### EXERCISE AIM
Can you rewrite the paragraph in the virtio-net checksum text that begins "AFAIR, it isn't actually a bug" more briefly, keeping its main facts?

* BEGIN TEXT BLOCK *

AFAIR, it isn't actually a bug with virtio-net usage as this last
bit suggests. Rather it is a result of feature negotiation with QEMU
on the host, whereby the guest & QEMU mutually agree to turn off
checksums because they are redundant when the "link" is just local
memory not a physical cable.

IOW, packets don't arrive in the guest with a bad checksum. They
arrive in the guest with no checksum *as requested* by the guest.

The DHCP client decides this is a bad checksum, as it wasn't
aware of the checksum offload usage.

> The "fix" for this ended up being that iptables added a new
> "--checksum-fill" action, and libvirt added an iptables rule for each
> virtual network to match DHCP response packets and perform
> --checksum-fill.

* END TEXT BLOCK *
* BEGIN SUPPLIED ENTRIES *

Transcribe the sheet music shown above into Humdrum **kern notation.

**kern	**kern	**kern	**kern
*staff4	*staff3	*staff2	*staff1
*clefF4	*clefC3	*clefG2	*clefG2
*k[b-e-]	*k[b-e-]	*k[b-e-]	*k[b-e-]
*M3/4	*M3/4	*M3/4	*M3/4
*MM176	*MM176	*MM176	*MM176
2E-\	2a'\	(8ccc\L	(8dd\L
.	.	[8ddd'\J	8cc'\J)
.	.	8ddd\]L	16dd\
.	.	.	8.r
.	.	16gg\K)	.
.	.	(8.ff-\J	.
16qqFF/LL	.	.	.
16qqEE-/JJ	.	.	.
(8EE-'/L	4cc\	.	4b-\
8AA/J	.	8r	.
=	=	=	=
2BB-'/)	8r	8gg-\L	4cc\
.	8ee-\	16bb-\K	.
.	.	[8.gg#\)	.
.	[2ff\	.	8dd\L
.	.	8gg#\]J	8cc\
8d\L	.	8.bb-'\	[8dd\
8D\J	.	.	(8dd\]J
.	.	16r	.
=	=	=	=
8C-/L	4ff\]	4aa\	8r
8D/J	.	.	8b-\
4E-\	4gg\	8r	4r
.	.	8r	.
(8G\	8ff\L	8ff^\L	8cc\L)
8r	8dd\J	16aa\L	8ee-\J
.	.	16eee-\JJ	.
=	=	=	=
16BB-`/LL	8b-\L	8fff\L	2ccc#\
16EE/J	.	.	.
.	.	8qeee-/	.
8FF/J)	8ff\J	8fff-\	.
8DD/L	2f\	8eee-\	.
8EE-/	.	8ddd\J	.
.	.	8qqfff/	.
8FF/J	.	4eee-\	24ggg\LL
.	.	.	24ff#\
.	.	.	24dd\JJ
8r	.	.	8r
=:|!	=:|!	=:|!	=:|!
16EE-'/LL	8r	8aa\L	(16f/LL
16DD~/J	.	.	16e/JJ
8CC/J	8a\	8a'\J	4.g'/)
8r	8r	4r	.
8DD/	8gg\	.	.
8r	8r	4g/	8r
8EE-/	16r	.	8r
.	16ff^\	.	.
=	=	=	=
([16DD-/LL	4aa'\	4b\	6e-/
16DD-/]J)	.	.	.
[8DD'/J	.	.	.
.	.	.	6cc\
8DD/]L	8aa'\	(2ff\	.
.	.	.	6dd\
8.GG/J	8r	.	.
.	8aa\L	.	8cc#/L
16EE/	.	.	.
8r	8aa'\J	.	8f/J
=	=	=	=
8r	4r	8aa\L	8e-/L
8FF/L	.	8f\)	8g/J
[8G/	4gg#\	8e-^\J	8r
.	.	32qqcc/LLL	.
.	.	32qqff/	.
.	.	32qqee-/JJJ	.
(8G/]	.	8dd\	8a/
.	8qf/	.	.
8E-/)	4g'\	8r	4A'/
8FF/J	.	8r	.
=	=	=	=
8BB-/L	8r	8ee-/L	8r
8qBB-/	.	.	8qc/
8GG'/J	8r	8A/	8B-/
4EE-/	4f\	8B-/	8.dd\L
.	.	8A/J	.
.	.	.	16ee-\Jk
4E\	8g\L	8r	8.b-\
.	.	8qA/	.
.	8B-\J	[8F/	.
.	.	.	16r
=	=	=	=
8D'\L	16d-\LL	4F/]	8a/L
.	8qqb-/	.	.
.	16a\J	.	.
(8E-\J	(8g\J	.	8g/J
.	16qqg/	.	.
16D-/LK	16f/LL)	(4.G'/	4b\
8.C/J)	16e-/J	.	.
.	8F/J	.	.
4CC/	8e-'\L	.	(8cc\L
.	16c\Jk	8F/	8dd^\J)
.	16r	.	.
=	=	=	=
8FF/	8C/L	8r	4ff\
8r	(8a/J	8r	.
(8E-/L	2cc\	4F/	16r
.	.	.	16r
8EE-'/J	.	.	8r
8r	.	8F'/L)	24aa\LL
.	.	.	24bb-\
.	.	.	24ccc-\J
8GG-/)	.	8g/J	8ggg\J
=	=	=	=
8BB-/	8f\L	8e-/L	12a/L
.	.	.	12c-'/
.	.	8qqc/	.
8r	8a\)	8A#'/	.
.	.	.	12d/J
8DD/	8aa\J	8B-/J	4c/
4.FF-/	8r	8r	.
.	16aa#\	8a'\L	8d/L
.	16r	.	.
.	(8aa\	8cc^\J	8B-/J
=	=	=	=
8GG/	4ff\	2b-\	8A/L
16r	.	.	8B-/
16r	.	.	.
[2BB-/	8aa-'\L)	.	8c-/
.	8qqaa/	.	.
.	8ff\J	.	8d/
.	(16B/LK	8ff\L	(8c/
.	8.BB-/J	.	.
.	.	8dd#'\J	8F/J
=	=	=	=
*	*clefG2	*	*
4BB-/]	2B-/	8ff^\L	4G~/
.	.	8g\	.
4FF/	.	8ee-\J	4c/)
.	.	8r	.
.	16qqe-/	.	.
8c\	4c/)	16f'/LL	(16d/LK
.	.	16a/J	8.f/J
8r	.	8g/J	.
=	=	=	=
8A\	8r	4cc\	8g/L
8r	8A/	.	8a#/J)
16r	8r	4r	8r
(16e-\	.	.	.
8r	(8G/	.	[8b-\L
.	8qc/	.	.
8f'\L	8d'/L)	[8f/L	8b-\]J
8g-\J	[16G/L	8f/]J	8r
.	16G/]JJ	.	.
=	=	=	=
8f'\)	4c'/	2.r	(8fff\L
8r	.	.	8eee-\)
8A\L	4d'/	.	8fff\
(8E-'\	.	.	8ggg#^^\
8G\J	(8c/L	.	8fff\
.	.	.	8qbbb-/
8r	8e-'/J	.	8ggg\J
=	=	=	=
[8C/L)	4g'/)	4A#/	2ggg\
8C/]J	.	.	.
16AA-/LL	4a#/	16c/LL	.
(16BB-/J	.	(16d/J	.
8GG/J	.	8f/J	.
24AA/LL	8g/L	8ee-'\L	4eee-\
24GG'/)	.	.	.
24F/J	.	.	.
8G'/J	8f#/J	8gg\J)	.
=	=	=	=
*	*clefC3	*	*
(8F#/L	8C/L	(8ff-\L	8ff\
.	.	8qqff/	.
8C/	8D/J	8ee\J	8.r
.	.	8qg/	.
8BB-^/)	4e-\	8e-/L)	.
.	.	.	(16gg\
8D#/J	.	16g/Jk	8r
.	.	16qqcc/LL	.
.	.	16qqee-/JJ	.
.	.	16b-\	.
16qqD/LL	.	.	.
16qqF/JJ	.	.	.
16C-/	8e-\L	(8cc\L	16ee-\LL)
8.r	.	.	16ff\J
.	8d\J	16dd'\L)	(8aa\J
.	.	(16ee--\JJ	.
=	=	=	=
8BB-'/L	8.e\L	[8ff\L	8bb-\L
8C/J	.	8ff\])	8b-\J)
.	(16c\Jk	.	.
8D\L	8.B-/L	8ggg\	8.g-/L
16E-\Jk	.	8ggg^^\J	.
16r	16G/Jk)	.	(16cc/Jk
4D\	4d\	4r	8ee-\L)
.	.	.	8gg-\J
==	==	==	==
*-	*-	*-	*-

* END SUPPLIED ENTRIES *

### THE OUTPUT
This isn't really a virtio-net bug. It comes from feature negotiation with QEMU on the host: the guest and QEMU agree to turn off checksums, which are redundant when the "link" is local memory rather than a physical cable.